Diabetes, and why I don’t talk about it
Type 1 and Type 2 Diabetics are not the same thing. Sure, there are exceptions, but the vast majority of diabetics are that way either because of advanced age or life choices they made – they ate poorly or ignored warning signs or allowed their weight to get out of control, and they are living with the consequences. I’m a diabetic because an unfortunate roll of the dice meant my pancreas stopped working as a teenager. I’m not overweight, unhealthy or sedentary. I’m not old or under any illusions about how many Milky Way bars I can eat in one day. It’s just the way it is.
Every time I go to the doctor, I want to scream, “I’m 29!” as they shuffle me through elderly question after elderly question. I’ve just spent an hour in the waiting room where the median age is 65 and the median weight is 300 (sing it with me, one of these things is not like the other) and now you’re lecturing me about the “dangers” of wearing flip-flops and the necessity of using a diabetic cookbook.
When I leave the doctor’s office, I encounter more landmines, as good-natured acquaintances try to “help” me by telling me what I can and can’t eat. “We could meet at Starbucks? Oh wait, you can’t have that…” they say, blowing right by my insistence that I’ve lived with this disease for quite a long time now, and I’m fairly sure I can make a healthy choice at the most common meeting place of the 21st century.
So, this is why I don’t talk about it. It’s a hassle, an embarrassment, an inconvenience, and I’m not willing to let it rule my life more than it already does. At least one day a week I wake up exhausted by having to think about how many units of insulin to take, annoyed that I have to make yet another trip to the pharmacy or just tired of thinking through every food choice, mood change, exercise level or outside temperature, because, yes, all of this effects my blood-sugar, and yes, it’s as tiring as it sounds. I can’t go for a hike or a paddle without a backpack of insulin and snacks, my purse is the size of a small child for the same reason, and sometimes I just want to cry from frustration and exhaustion.
I know I need to be grateful – if I’d been born 50 years earlier I’d have been dead at 15 – but sometimes all I want is to have someone understand how it feels to be young, healthy, adventurous and yet tied down to something that can be so hard to live with. The hope of pregnancy and having my own kids have even been sacrificed to its unrelenting hunger, and while, yes, I’ll keep fighting and working and trying – sometimes I’m just tired of fighting. My whole life is a fight – a fight to stay healthy, to stay normal, to save my kidneys and my eyesight and every other bodily function that everybody loves to tell me is headed for the rocks at any moment.

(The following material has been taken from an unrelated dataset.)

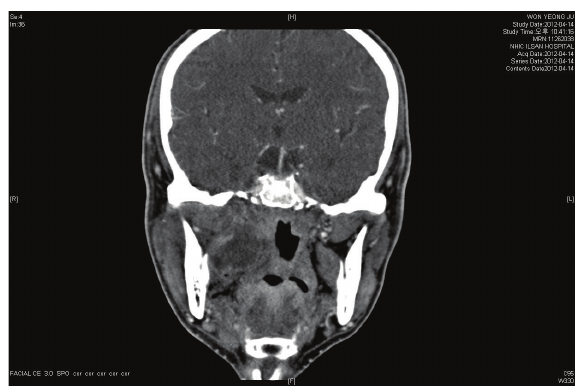
Figure 1: On CT images, an abscess pocket had di ff used from the right pterygomandibular area to the right cavernous sinus area.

Why am I writing this? I don’t really know, other than I never have before and I’m hoping it’s cathartic rather than terrifying. I guess I’m also writing because you probably know someone – me or someone else – who lives with diabetes or something similar – who wants you to be their friend, not their doctor. Ask questions, be sympathetic, offer hugs and help, but don’t mother me. Let me make the choices I make every day, and if you want to know why or how, don’t be afraid to ask and listen. Don’t jump to conclusions or tell me that your grandmother was also a diabetic so you know all about it – every story is different and everyone lives with disease in a different way.
I guess I’m telling you this, because, as I said, I don’t talk about it because I don’t want it to rule my life, but I don’t want my reticence to rule me, either. Does that make sense? Anyway, if you’re still here, thanks for listening.